Зощенко на заседании не был, находился, кажется, в отъезде. Через несколько дней я встретился с ним и рассказал ему о споре Тынянова с Олешей.
Тынянов не только хороший писатель, но и самый крупный в наше время литературовед и историк, — сказал Михаил Михайлович и добродушно улыбнулся. — Где с ним спорить писателю, даже такому, как Олеша! Писатели, к сожалению, редко относятся к фактам объективно и исторично. А Тынянова в этом не упрекнешь… Если бы я присутствовал на заседании, я бы тоже заступился за Дюма.
Михаил Михайлович принимал участие в обсуждении наиболее интересных и острых проблем, которые ставились на заседаниях секции прозы. Принимал он участие и в критических обсуждениях книг своих товарищей по секции.
Помню (это было в конце 1945 года) подобное выступление (оно продолжалось не меньше получаса) Зощенко на заседании секции в тот вечер, когда обсуждалась моя повесть «Дом на Моховой». Не знаю, сохранилась ли стенограмма этого выступления. В одной из глав этой моей повести, посвященной изображению войны и блокады Ленинграда, описывается фронтовой Сестрорецк, городок, только что покинутый эвакуированными жителями. Дома еще выглядели так, словно их обитатели отлучились на час или на два и вот-вот вернутся.
Через толстое стекло часового магазина было видно, как еще продолжали жить большие часы, строго и точно отмеривая время.
— Все это описано реально, — говорил тихо, словно размышляя вслух, Зощенко, — но есть одна совершенно недостоверная деталь. Часы тикают. А это не может быть слышно через стекло магазинной витрины. Ошибка? Просчет? Другого автора, я не сомневаясь, в этом бы обвинил. Но у Геннадия Гора свое видение, свои взаимоотношения с миром и действительностью. И я не считаю нужным засчитывать ему за недостаток то, что в его стилистической манере может оказаться достоинством.
Я привожу это место из выступления Зощенко не для того, чтобы привлечь внимание читателя к своей особе, а чтоб отметить осторожность суждений Михаила Михайловича, когда речь шла о прозе и праве писателя на «ошибки», сделанные не случайно, а продиктованные Стилистическим поиском.
7
Реальность становилась более пластичной, я бы сказал — более романтичной и театральной, когда на улице появлялся Михаил Михайлович, шагая своей легкой, характерной, элегантной походкой.
Здания каждый раз спешили превратиться в декорацию, стать картиной или рисунком, превратиться в страницу книги, чтобы вписать Зощенко в свой фон.
Даже на карикатурах и дружеских шаржах (а они не всегда бывают дружескими) Зощенко выглядел красавцем, правда, с несколько подчеркнуто преувеличенной элегантностью и стройностью фигуры.
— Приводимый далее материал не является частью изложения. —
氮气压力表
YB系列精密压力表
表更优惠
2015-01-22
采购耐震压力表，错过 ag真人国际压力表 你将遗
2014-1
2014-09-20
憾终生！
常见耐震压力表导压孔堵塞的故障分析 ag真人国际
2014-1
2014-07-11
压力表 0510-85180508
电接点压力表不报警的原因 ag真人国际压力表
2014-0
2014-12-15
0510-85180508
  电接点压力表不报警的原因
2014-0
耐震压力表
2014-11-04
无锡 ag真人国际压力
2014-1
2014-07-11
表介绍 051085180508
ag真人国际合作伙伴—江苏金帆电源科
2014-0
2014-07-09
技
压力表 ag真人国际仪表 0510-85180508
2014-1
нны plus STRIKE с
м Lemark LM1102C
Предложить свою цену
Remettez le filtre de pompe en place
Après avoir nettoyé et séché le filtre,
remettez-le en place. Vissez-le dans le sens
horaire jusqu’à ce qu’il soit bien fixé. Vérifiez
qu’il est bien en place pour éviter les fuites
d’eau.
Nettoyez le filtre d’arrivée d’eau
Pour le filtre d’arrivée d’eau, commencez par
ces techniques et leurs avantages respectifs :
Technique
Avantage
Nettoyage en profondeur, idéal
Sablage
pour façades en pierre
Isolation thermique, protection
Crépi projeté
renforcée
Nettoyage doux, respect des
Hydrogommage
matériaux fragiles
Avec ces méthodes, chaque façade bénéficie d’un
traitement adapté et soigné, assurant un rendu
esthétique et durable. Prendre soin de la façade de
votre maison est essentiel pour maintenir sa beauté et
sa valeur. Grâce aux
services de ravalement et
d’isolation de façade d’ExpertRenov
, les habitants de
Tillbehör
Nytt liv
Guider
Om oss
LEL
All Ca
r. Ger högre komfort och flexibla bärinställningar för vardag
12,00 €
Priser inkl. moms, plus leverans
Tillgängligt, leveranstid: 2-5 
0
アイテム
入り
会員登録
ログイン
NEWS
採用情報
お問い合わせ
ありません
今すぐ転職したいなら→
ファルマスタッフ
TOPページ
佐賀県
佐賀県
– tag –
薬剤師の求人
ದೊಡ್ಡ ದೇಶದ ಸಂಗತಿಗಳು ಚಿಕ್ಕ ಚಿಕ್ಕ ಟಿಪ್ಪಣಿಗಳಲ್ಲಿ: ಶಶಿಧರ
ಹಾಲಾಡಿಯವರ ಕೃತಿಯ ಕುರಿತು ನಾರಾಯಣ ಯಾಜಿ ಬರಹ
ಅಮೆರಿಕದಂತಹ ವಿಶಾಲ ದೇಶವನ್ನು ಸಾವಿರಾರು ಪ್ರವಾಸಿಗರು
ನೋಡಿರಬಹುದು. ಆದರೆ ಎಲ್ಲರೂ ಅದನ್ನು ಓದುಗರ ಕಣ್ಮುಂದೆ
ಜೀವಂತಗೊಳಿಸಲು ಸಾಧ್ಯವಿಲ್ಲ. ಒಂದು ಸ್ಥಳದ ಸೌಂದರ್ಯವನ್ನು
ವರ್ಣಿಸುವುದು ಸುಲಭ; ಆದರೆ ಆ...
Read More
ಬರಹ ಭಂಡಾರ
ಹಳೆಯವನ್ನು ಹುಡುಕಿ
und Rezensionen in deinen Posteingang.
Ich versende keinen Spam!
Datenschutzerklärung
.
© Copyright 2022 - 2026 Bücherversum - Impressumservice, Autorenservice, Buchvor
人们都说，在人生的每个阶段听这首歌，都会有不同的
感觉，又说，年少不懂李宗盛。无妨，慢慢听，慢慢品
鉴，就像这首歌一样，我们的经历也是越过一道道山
Она и служила мишенью для карикатуриста — эта полная изящества, стройная фигура, идущая характерной походкой или стоящая перед вами. Вспомните хотя бы талантливое изображение Михаила Михайловича, созданное Малаховским в его хорошо известном дружеском шарже. Да, Михаил Михайлович обладал выправкой военного. Держался всегда подтянуто, и трудно было представить его в туфлях и халате. Я часто представлял себе Зощенко бравым строевым офицером первой мировой войны или не менее молодцеватым командиром Красной Армии, активным участником гражданской войны. Михаил Михайлович, несмотря на свою кротость и доброту (а может, благодаря им), был очень смелым офицером, кавалером многих боевых наград.
Обыватели, встречавшиеся с Зощенко, каждый раз разочарованно отмечали, что писатель в повседневной жизни никогда не острит, всегда молчалив и даже чем-то как будто опечален. Действительно, Зощенко острил очень редко, говорил с полной серьезностью даже о вещах смешных и выглядел слегка печальным даже среди веселой компании.
Антиномия между красивым, слегка печальным обликом писателя и его земным, слишком земным, глубоко погруженным в быт и нравы юмором, мне думается, была кажущейся. Да и был ли в своей сущности юмор Зощенко уж таким бытовым и заземленным, как это казалось некоторым его читателям и критикам? Сам стиль Зощенко, его манера и способ видеть, впитавший в себя некоторые бытовые черты времени, был где-то внутренне романтичен и, повторяю, по-блоковски воздушен и прекрасен, ведь он был направлен против бездуховности обывателя, с тем чтобы утвердить высоконравственные, высокоэстетические ценности, созданные Октябрьской революцией и внедряемые в народ Лениным и Луначарским.
Сочетание бытовой реальности с чем-то глубоко романтичным и мечтательным и было онтологическим свойством Зощенко и свидетельствовало о том скрытом, не бросающемся в глаза единстве, которое пронизывало все существо этого необыкновенно талантливого и самобытного писателя.